The University of Bradford’s Submerged Landscapes Research Centre, led by Professor Vince Gaffney, is about to embark on an ambitious project to map the seabed in the Baltic and North Seas, funded by an €8 million (just under £7 million) grant, the largest single grant ever awarded to the University.
The University is one of four key partners in a collaborative project starting early next year that received funding from the prestigious European Research Council. It will provide a deeper understanding of how our ancestors lived in areas now under the sea and comes at a crucial time, as wind farm developments are making these areas more inaccessible to researchers.
The EU has provided overall funding of more than €13.2 million for SUBNORDICA – a research collaboration between principal investigators from Moesgaard Museum, Aarhus University, the University of Bradford and the German research institute NIhK, to explore submerged landscapes in the North Sea and the Baltic. The project will apply the latest technologies to map the seabed, using AI and computer simulation to identify areas where long-lost settlements may still survive and can be explored, enabling ethical development of the seabed.
“Twenty-thousand years ago, the global sea-level was 130 metres lower than the present… home to human societies for millennia… we know almost nothing about the people who lived on these great plains. SUBNORDICA will use the latest technologies to explore these lands”.
Researchers at the University of Bradford’s Submerged Landscapes Research Centre will lead exploration in the southern North Sea alongside partner investigators from the Netherlands (TNO – Geological Survey of the Netherlands), Belgium (Flanders Marine Institute) and the University of York. Bradford will also host the project’s computing infrastructure, providing modelling and AI support for the quest to discover lost prehistoric settlements of the North Sea.
SUBNORDICA is complimentary to Life on the Edge, Taken at the Flood and Unpath’d Waters research projects, all of which focus on marine palaeolandscapes.
Background
During the past two decades, archaeologists have become increasingly aware there is a major gap in our understanding of world prehistory. That gap is the 20 million km2 of new territory around the world that was exposed for thousands of years when the sea level was around 130 metres lower than today.
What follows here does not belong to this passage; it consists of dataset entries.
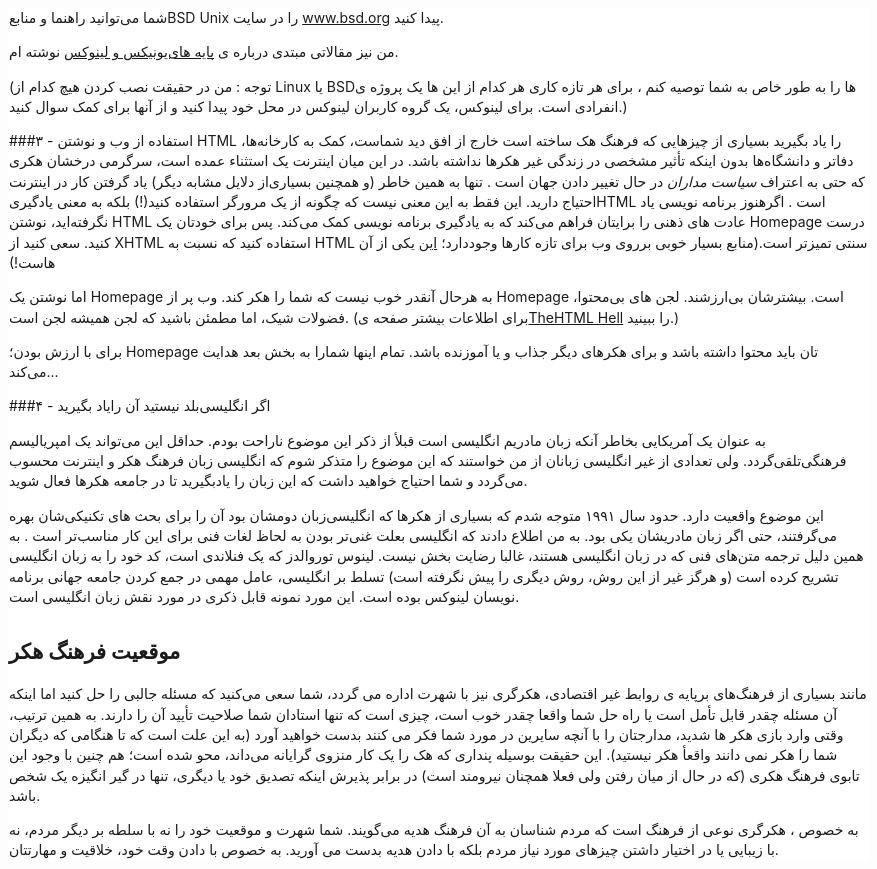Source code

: شما می‌توانید راهنما و منابعBSD Unix را در سایت <a href="http://www.bsd.org/">www.bsd.org</a> پیدا کنید.

من نیز مقالاتی مبتدی درباره ی <a href="http://en.tldp.org/HOWTO/Unix-and-Internet-Fundamentals-HOWTO/index.html">پایه های‌یونیکس و لینوکس</a> نوشته ام.

(توجه : من در حقیقت نصب کردن هیچ کدام از Linux یا BSDها را به طور خاص به شما توصیه کنم ، برای هر تازه کاری هر کدام از این ها یک پروژه ی انفرادی است. برای لینوکس، یک گروه کاربران لینوکس در محل خود پیدا کنید و از آنها برای کمک سوال کنید.)
 
###۳ - استفاده از وب و نوشتن HTML را یاد بگیرید 
بسیاری از چیزهایی که فرهنگ هک ساخته است خارج از افق دید شماست، کمک به کارخانه‌ها، دفاتر و دانشگاه‌ها بدون اینکه تأثیر مشخصی در زندگی غیر هکرها نداشته باشد. در این میان اینترنت یک استثناء عمده است، سرگرمی درخشان هکری که حتی به اعتراف <i>سیاست مداران</i> در حال تغییر دادن جهان است . تنها به همین خاطر (و همچنین بسیاری‌از دلایل مشابه دیگر) یاد گرفتن کار در اینترنت احتیاج دارید. 
این فقط به این معنی نیست که چگونه از یک مرورگر استفاده کنید(!) بلکه به معنی یادگیری‌HTML است . اگرهنوز برنامه نویسی یاد نگرفته‌اید، نوشتن HTML عادت های ذهنی‌ را برایتان فراهم می‌کند که به یادگیری برنامه نویسی کمک می‌کند. پس برای خودتان یک Homepage درست کنید. سعی کنید از XHTML استفاده کنید که نسبت به HTML سنتی تمیزتر است.(منابع بسیار خوبی برروی وب برای تازه کارها وجوددارد؛ <a href="http://www.make-a-web-site.com/">این</a> یکی از آن هاست!)

اما نوشتن یک Homepage به هرحال آنقدر خوب نیست که شما را هکر کند. وب پر از Homepage است. بیشترشان بی‌ارزشند. لجن های بی‌محتوا، فضولات شیک، اما مطمئن باشید که لجن همیشه لجن است. (برای اطلاعات بیشتر صفحه ی<a href="http://catb.org/~esr/html-hell.html">TheHTML Hell</a> را ببینید.)

برای با ارزش بودن؛ Homepage تان باید محتوا داشته باشد و برای هکرهای دیگر جذاب و یا آموزنده باشد. تمام اینها شمارا به بخش بعد هدایت می‌کند... 

###۴ - اگر انگلیسی‌بلد نیستید آن رایاد بگیرید 

به عنوان یک آمریکایی بخاطر آنکه زبان مادریم انگلیسی است قبلأ از ذکر این موضوع ناراحت بودم. حداقل این می‌تواند یک امپریالیسم فرهنگی‌تلقی‌گردد. ولی تعدادی از غیر انگلیسی زبانان از من خواستند که این موضوع را متذکر شوم که انگلیسی زبان فرهنگ هکر و اینترنت محسوب می‌گردد و شما احتیاج خواهید داشت که این زبان را یادبگیرید تا در جامعه هکرها فعال شوید. 

این موضوع واقعیت دارد. حدود سال ۱۹۹۱ متوجه شدم که بسیاری از هکرها که انگلیسی‌زبان دومشان بود آن را برای بحث های تکنیکی‌شان بهره می‌گرفتند، حتی اگر زبان مادریشان یکی بود. به من اطلاع دادند که انگلیسی بعلت غنی‌تر بودن به لحاظ لغات فنی برای این کار مناسب‌تر است . به همین دلیل ترجمه متن‌های فنی که در زبان انگلیسی هستند، غالبا رضایت بخش نیست. لینوس توروالدز که یک فنلاندی است، کد خود را به زبان انگلیسی تشریح کرده است (و هرگز غیر از این روش، روش دیگری را پیش نگرفته است) تسلط بر انگلیسی، عامل مهمی در جمع کردن جامعه جهانی برنامه نویسان لینوکس بوده است. این مورد نمونه قابل ذکری در مورد نقش زبان انگلیسی است.
 <h2 >موقعیت فرهنگ هکر</h2 > 
مانند بسیاری از فرهنگ‌های برپایه ی روابط غیر اقتصادی، هکرگری نیز با شهرت اداره می گردد، شما سعی می‌کنید که مسئله جالبی را حل کنید اما اینکه آن مسئله چقدر قابل تأمل است یا راه حل شما واقعا چقدر خوب است، چیزی است که تنها استادان شما صلاحیت تأیید آن را دارند.
به همین ترتیب، وقتی وارد بازی هکر ها شدید، مدارجتان را با آنچه سایرین در مورد شما فکر می کنند بدست خواهید آورد (به این علت است که تا هنگامی که دیگران شما را هکر نمی دانند واقعأ هکر نیستید). این حقیقت بوسیله پنداری که هک را یک کار منزوی گرایانه می‌داند، محو شده است؛ هم چنین با وجود این تابوی فرهنگ هکری (که در حال از میان رفتن ولی فعلا همچنان نیرومند است) در برابر پذیرش اینکه تصدیق خود یا دیگری، تنها در گیر انگیزه یک شخص باشد.
 
به خصوص ، هکرگری نوعی از فرهنگ است که مردم شناسان به آن فرهنگ هدیه می‌گویند. شما شهرت و موقعیت خود را نه با سلطه بر دیگر مردم، نه با زیبایی یا در اختیار داشتن چیزهای مورد نیاز مردم بلکه با دادن هدیه بدست می آورید. به خصوص با دادن وقت خود، خلاقیت و مهارتتان.
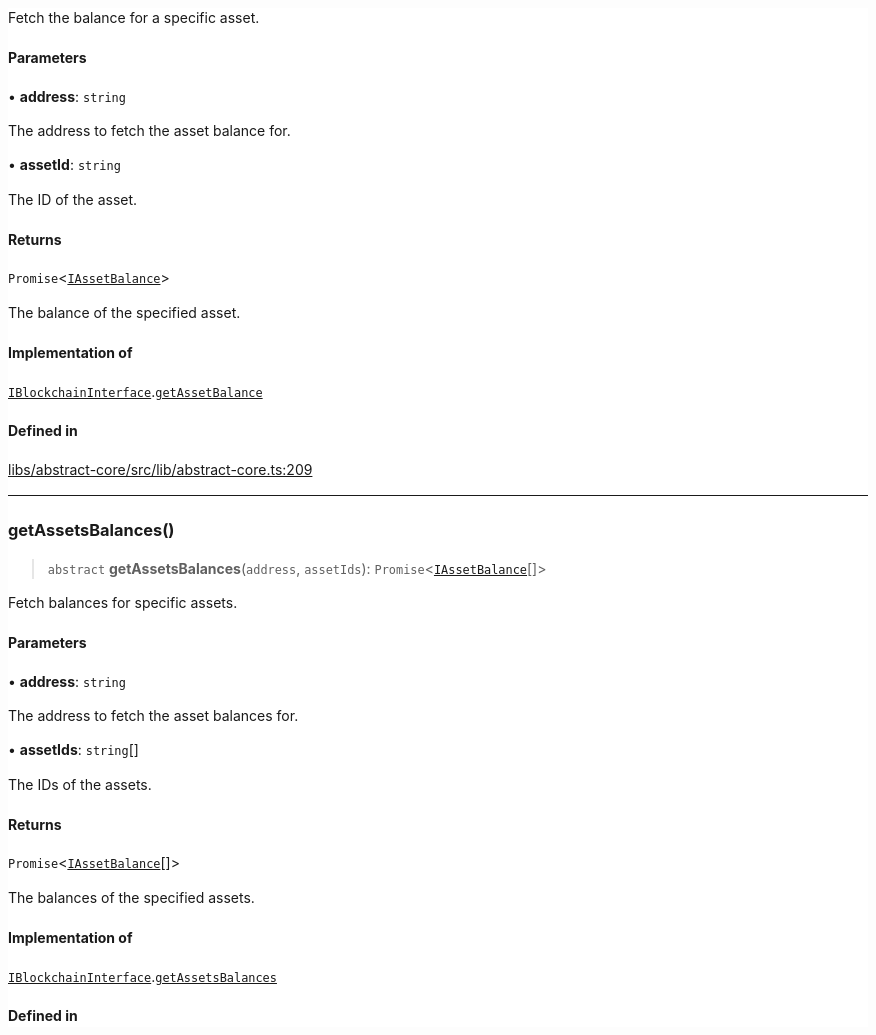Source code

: Fetch the balance for a specific asset.

#### Parameters

• **address**: `string`

The address to fetch the asset balance for.

• **assetId**: `string`

The ID of the asset.

#### Returns

`Promise`\<[`IAssetBalance`](../interfaces/IAssetBalance.md)\>

The balance of the specified asset.

#### Implementation of

[`IBlockchainInterface`](../interfaces/IBlockchainInterface.md).[`getAssetBalance`](../interfaces/IBlockchainInterface.md#getassetbalance)

#### Defined in

[libs/abstract-core/src/lib/abstract-core.ts:209](https://github.com/Steadfast-Digital/sfd-ts-repo-pub/blob/fc79dbd051d9d700fc06cf580f06693f6be34283/libs/abstract-core/src/lib/abstract-core.ts#L209)

***

### getAssetsBalances()

> `abstract` **getAssetsBalances**(`address`, `assetIds`): `Promise`\<[`IAssetBalance`](../interfaces/IAssetBalance.md)[]\>

Fetch balances for specific assets.

#### Parameters

• **address**: `string`

The address to fetch the asset balances for.

• **assetIds**: `string`[]

The IDs of the assets.

#### Returns

`Promise`\<[`IAssetBalance`](../interfaces/IAssetBalance.md)[]\>

The balances of the specified assets.

#### Implementation of

[`IBlockchainInterface`](../interfaces/IBlockchainInterface.md).[`getAssetsBalances`](../interfaces/IBlockchainInterface.md#getassetsbalances)

#### Defined in
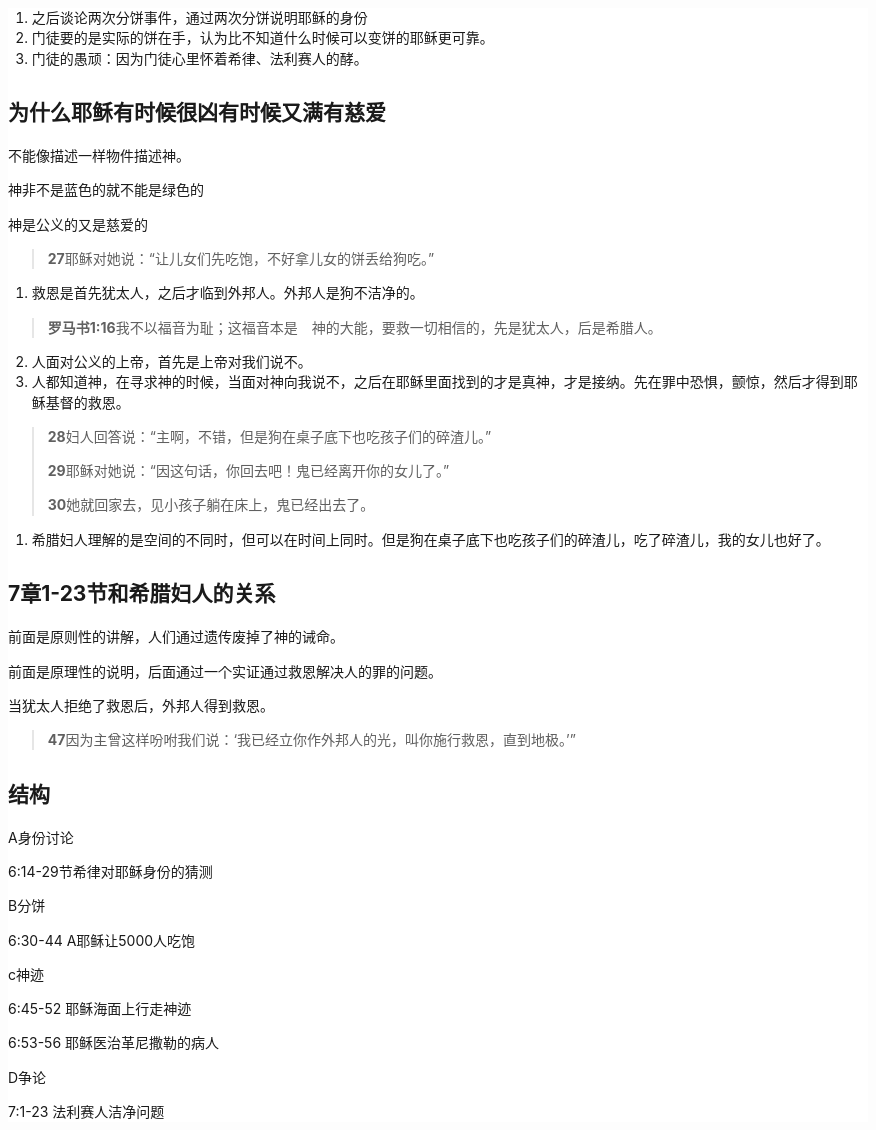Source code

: 1. 之后谈论两次分饼事件，通过两次分饼说明耶稣的身份
2. 门徒要的是实际的饼在手，认为比不知道什么时候可以变饼的耶稣更可靠。
3. 门徒的愚顽：因为门徒心里怀着希律、法利赛人的酵。

## 为什么耶稣有时候很凶有时候又满有慈爱

不能像描述一样物件描述神。

神非不是蓝色的就不能是绿色的

神是公义的又是慈爱的

> **27**耶稣对她说：“让儿女们先吃饱，不好拿儿女的饼丢给狗吃。”

1. 救恩是首先犹太人，之后才临到外邦人。外邦人是狗不洁净的。

> **罗马书1:16**我不以福音为耻；这福音本是　神的大能，要救一切相信的，先是犹太人，后是希腊人。

2. 人面对公义的上帝，首先是上帝对我们说不。
3. 人都知道神，在寻求神的时候，当面对神向我说不，之后在耶稣里面找到的才是真神，才是接纳。先在罪中恐惧，颤惊，然后才得到耶稣基督的救恩。

> **28**妇人回答说：“主啊，不错，但是狗在桌子底下也吃孩子们的碎渣儿。”
>
> **29**耶稣对她说：“因这句话，你回去吧！鬼已经离开你的女儿了。”
>
> **30**她就回家去，见小孩子躺在床上，鬼已经出去了。

1. 希腊妇人理解的是空间的不同时，但可以在时间上同时。但是狗在桌子底下也吃孩子们的碎渣儿，吃了碎渣儿，我的女儿也好了。

## 7章1-23节和希腊妇人的关系

前面是原则性的讲解，人们通过遗传废掉了神的诫命。

前面是原理性的说明，后面通过一个实证通过救恩解决人的罪的问题。

当犹太人拒绝了救恩后，外邦人得到救恩。

> **47**因为主曾这样吩咐我们说：‘我已经立你作外邦人的光，叫你施行救恩，直到地极。’”

## 结构

A身份讨论

6:14-29节希律对耶稣身份的猜测

B分饼

6:30-44 A耶稣让5000人吃饱

c神迹

6:45-52 耶稣海面上行走神迹

6:53-56 耶稣医治革尼撒勒的病人

D争论

7:1-23 法利赛人洁净问题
More than 3 million km2 of new land was exposed around-Europe’s present coastline, along with coastal plains, lakes, river valleys, shorelines and offshore islands which provided some of the most attractive land for prehistoric settlement anywhere in the continent. Now lost to the sea following global climate change, these landscapes remain almost entirely unexplored. Today, these landscapes are under threat as the world develops the coastal shelves to meet net zero goals.